Prompt: Answer with the exact lines of the following material from the one containing "histopathology image has" through the one containing "non-Hodgkin's type, Low", both end lines included.
──────
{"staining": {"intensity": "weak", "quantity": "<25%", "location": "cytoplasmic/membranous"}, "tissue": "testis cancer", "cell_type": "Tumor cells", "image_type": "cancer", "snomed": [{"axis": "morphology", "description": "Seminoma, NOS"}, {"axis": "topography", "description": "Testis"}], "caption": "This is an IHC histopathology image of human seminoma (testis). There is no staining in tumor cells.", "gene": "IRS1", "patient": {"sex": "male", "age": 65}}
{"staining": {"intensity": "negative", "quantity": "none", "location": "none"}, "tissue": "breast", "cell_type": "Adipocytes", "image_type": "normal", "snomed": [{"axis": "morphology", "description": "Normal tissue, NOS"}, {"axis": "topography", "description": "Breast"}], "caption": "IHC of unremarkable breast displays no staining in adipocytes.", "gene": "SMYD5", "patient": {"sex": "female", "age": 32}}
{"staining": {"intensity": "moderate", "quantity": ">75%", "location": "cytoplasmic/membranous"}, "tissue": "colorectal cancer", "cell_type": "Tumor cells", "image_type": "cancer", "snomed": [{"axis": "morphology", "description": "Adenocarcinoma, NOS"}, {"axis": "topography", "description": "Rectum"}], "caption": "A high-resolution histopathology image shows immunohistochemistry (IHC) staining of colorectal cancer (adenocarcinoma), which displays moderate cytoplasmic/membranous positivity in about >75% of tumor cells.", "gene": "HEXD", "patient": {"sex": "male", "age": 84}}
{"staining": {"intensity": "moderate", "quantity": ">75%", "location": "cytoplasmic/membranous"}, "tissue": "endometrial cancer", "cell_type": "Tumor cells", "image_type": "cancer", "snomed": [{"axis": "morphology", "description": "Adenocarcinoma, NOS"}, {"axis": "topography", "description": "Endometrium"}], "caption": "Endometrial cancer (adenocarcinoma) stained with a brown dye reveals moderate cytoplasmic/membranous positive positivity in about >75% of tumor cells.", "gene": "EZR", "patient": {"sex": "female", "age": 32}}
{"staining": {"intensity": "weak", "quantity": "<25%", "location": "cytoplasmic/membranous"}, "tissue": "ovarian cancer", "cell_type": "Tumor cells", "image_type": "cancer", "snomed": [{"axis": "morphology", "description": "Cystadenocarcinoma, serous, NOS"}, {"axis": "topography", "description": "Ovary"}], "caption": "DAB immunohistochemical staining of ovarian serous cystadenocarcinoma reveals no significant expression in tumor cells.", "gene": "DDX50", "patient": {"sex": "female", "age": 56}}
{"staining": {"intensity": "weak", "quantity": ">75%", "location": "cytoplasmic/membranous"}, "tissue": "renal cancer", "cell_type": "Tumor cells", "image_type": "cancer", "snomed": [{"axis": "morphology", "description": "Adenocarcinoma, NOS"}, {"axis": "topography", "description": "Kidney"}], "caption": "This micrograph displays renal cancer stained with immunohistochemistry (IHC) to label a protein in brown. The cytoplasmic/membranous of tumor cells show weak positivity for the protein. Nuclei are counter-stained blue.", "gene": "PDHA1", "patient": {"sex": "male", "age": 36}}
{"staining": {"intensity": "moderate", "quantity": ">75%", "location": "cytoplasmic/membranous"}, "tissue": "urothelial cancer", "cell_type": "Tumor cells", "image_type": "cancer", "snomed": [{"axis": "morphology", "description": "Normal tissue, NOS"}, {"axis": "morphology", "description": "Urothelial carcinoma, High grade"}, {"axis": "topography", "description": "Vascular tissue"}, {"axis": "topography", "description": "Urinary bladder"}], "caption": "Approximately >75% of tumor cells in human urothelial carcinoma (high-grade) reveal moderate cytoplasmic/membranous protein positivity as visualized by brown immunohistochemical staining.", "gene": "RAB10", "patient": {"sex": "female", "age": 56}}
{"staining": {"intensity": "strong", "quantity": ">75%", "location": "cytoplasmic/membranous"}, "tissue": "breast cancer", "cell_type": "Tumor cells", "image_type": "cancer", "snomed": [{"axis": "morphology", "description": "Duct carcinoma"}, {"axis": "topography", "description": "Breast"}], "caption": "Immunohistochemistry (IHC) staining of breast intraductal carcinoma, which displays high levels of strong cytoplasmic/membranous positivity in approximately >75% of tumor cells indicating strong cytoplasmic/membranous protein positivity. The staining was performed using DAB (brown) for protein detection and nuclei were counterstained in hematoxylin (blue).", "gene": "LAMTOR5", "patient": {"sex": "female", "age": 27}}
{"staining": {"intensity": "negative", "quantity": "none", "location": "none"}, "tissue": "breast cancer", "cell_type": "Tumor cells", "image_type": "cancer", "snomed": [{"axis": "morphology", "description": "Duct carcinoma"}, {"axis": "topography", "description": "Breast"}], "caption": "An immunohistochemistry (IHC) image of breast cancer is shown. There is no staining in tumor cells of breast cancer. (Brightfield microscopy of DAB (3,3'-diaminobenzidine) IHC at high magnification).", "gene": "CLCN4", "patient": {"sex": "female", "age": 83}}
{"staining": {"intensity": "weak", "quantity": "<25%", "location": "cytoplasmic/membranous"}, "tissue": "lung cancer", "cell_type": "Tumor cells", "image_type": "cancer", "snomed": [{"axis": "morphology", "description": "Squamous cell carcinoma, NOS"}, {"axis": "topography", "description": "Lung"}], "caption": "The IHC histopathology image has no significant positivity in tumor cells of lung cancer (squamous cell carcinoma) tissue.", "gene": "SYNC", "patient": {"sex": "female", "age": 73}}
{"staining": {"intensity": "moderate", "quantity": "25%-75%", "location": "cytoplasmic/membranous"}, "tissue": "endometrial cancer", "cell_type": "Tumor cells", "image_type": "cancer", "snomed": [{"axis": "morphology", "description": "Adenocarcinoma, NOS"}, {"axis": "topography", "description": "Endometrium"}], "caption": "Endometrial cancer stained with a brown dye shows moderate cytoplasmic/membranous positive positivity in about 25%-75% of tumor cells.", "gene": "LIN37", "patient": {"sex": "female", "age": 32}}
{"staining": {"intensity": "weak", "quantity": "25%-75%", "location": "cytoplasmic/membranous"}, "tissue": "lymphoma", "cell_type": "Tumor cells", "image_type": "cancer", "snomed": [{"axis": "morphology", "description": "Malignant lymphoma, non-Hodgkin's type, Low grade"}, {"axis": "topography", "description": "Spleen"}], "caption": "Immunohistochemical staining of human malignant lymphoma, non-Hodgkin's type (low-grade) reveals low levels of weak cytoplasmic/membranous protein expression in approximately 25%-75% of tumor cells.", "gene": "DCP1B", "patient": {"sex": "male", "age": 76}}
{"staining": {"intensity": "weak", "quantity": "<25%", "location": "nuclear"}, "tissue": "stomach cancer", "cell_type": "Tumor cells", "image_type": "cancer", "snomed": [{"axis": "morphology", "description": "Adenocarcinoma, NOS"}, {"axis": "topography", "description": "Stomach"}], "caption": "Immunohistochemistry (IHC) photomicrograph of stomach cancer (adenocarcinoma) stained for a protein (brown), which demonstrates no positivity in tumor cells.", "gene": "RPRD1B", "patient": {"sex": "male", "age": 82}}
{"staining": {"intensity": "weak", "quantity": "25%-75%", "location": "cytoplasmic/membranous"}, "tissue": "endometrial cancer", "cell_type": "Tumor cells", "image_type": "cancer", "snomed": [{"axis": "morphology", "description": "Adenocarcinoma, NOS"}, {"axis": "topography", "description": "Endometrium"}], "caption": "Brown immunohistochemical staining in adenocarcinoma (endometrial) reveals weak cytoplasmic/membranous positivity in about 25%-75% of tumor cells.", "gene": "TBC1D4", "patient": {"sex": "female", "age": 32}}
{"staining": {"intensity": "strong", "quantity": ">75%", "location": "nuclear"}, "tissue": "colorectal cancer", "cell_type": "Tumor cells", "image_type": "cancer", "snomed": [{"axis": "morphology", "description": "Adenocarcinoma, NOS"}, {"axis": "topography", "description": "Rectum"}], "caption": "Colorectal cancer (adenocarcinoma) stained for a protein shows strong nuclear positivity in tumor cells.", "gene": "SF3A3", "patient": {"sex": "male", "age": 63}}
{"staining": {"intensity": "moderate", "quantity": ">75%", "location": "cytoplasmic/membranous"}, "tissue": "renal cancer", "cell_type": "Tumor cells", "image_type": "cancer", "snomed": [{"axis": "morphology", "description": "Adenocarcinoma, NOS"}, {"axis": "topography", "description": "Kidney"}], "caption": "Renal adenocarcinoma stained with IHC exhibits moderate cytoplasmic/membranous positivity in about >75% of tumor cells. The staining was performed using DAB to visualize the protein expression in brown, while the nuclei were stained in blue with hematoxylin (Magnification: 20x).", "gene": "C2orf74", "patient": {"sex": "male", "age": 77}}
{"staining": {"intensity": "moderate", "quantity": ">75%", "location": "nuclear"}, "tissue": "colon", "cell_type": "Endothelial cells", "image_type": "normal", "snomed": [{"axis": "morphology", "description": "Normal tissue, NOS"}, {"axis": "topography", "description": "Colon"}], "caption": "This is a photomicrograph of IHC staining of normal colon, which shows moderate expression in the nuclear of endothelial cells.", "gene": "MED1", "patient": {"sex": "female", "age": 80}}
──────
Result below:
{"staining": {"intensity": "weak", "quantity": "<25%", "location": "cytoplasmic/membranous"}, "tissue": "lung cancer", "cell_type": "Tumor cells", "image_type": "cancer", "snomed": [{"axis": "morphology", "description": "Squamous cell carcinoma, NOS"}, {"axis": "topography", "description": "Lung"}], "caption": "The IHC histopathology image has no significant positivity in tumor cells of lung cancer (squamous cell carcinoma) tissue.", "gene": "SYNC", "patient": {"sex": "female", "age": 73}}
{"staining": {"intensity": "moderate", "quantity": "25%-75%", "location": "cytoplasmic/membranous"}, "tissue": "endometrial cancer", "cell_type": "Tumor cells", "image_type": "cancer", "snomed": [{"axis": "morphology", "description": "Adenocarcinoma, NOS"}, {"axis": "topography", "description": "Endometrium"}], "caption": "Endometrial cancer stained with a brown dye shows moderate cytoplasmic/membranous positive positivity in about 25%-75% of tumor cells.", "gene": "LIN37", "patient": {"sex": "female", "age": 32}}
{"staining": {"intensity": "weak", "quantity": "25%-75%", "location": "cytoplasmic/membranous"}, "tissue": "lymphoma", "cell_type": "Tumor cells", "image_type": "cancer", "snomed": [{"axis": "morphology", "description": "Malignant lymphoma, non-Hodgkin's type, Low grade"}, {"axis": "topography", "description": "Spleen"}], "caption": "Immunohistochemical staining of human malignant lymphoma, non-Hodgkin's type (low-grade) reveals low levels of weak cytoplasmic/membranous protein expression in approximately 25%-75% of tumor cells.", "gene": "DCP1B", "patient": {"sex": "male", "age": 76}}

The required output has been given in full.